───── Document text

One case before the HRC involved allegations of gender discrimination in a high-end men’s clothing store, which employed workers to do suit alterations.

“The men were tailors and the women were seamstresses. The men were paid $1-$2 an hour more even though they were doing exactly the same job. ‘What’s the difference?’ we asked. They couldn’t come up with an answer. We corrected that.”

On the national level, in 1976 a 55-year-old widow unable to find work decided she was not going to agonize over it any more, that instead she was going to organize and do something about it, DiLeonardo said.

“On a grassroots level she found other displaced homemakers who for one reason or another were in the same boat, whether it was due to divorce or widowhood or whatever,” she said. “After being home raising a family, they got ‘fired’ from that job and needed to go out and make a living. What they were finding was a lot of discrimination in the area of employment.”

The women organized a national conference with 500 attendees, and in 1978 founded the Displaced Homemakers Network. In 1993 the network changed its name to Women Work — the non-partisan, non-profit organization where DiLeonardo now is employed — to recognize the range of economic transitions throughout women’s lives.

──────────
───── Exercise data

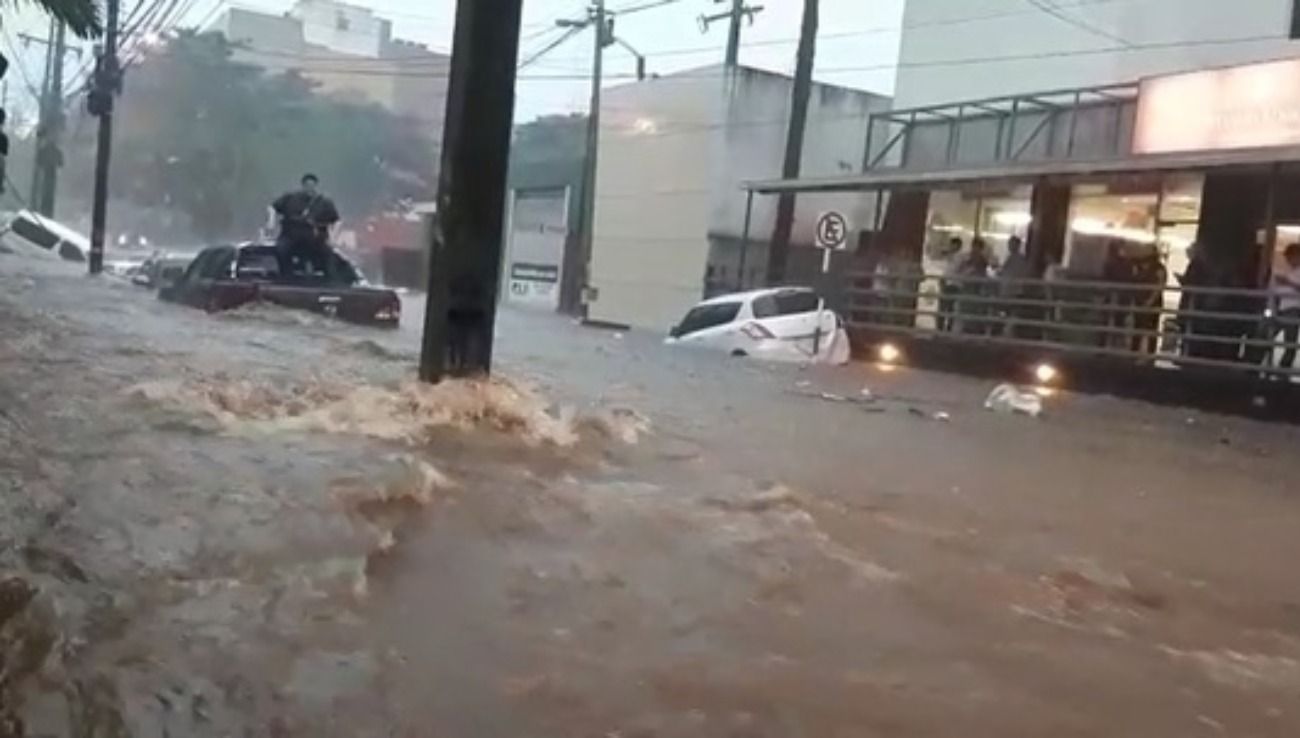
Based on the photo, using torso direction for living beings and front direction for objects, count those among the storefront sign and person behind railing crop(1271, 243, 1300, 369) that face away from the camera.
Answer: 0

──────────

Activity list:
**1)** Do these statements agree with the text about displaced homemakers? (a) At the clothing store, the men were paid more than the women for the same work. (b) The Displaced Homemakers Network was founded in 1976. (c) The national conference drew 500 attendees. Answer yes or no for each, and quote the words of the text that decide it.
**2)** How would you sum up the text about displaced homemakers in two sentences?
**3)** In the text about displaced homemakers, what new name did the Displaced Homemakers Network take in 1993?

Written answers:
**1)**
(a) Yes: "The men were paid $1-$2 an hour more even though they were doing exactly the same job."
(b) No: "in 1978 founded the Displaced Homemakers Network."
(c) Yes: "The women organized a national conference with 500 attendees"

**2)** An HRC case involving a men's clothing store found that male tailors were paid $1-$2 an hour more than female seamstresses for the same job, and this was corrected. Nationally, a 55-year-old widow who could not find work began organizing displaced homemakers in 1976, which led to a national conference and the 1978 founding of the Displaced Homemakers Network, renamed Women Work in 1993.

**3)** Women Work